When we were shooting the movie in Williamsburg, the boyfriend that I had been with that the poem was about lived in Williamsburg and that’s where our relationship was and we were shooting three blocks away from his apartment. Gina and I were in a van and she was recording the poem and I’m sitting on the street that I used to walk around with my ex-boyfriend and here she is, reading this poem. I had this really crazy out of body experience. There were a lot of pieces of me that I have put into this movie in a real way.

How did you collaborate with your cinematographer Autumn Eakin, to create the look of Jenny’s flashbacks?

She was an incredible partner. I had said, “I don’t want this to be something where we do a filter, or make this black and white, or sepia.” I didn’t want it to feel affected.
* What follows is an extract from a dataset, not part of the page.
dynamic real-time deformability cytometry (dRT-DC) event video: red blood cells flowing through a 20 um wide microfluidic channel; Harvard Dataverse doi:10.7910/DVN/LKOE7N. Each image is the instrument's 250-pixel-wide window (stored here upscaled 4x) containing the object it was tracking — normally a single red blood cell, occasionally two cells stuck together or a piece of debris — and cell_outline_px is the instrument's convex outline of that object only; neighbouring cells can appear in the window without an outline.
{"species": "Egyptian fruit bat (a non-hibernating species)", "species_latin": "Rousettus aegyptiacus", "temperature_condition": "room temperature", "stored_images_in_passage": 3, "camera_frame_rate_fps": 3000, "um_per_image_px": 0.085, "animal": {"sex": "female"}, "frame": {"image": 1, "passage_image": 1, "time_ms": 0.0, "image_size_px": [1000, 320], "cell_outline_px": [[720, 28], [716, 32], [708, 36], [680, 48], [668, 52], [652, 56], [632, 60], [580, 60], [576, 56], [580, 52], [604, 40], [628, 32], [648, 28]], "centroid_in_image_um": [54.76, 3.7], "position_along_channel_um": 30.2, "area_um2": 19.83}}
I wanted it to feel like it’s the way you romanticize these memories that you tap into right after a break-up. I think those memories feel cinematic in your brain, because you’re choosing those things – that “I love you,” that fight, whatever you’re tapping into. These are the pieces of who you are together. For me, it was about picking those dreamy colors and having the color feel really fluid and gorgeous and, in those darker moments, having that contrast of the pink and the greens, those more loud, audacious neons that inform the way Jenny feels about what she’s remembering.

The other thing is, I wanted it to be beautiful. This is a movie for and about women. I really wanted this to feel like it’s its own painting – to have its own visual stamp. For it to feel like you could frame a still from this movie and feel like it’s a piece of art, even though it’s a romantic comedy.

Was there a learning curve going from your TV show, to making movies?

Absolutely. I don’t think I would’ve wanted to direct SOMEONE GREAT if I had not made SWEET/ VICIOUS. Being a creator in television, it’s a lot of the same things. It’s making those costume decisions and production design decisions and editing. I didn’t go to film school, but making that television show was really my version of film school. Off of that I felt comfortable to step into this role with having the partners I had in Paul Feig, Anthony Bregman and Gina Rodriguez.

SOMEONE GREAT begins streaming on Netflix on April 19.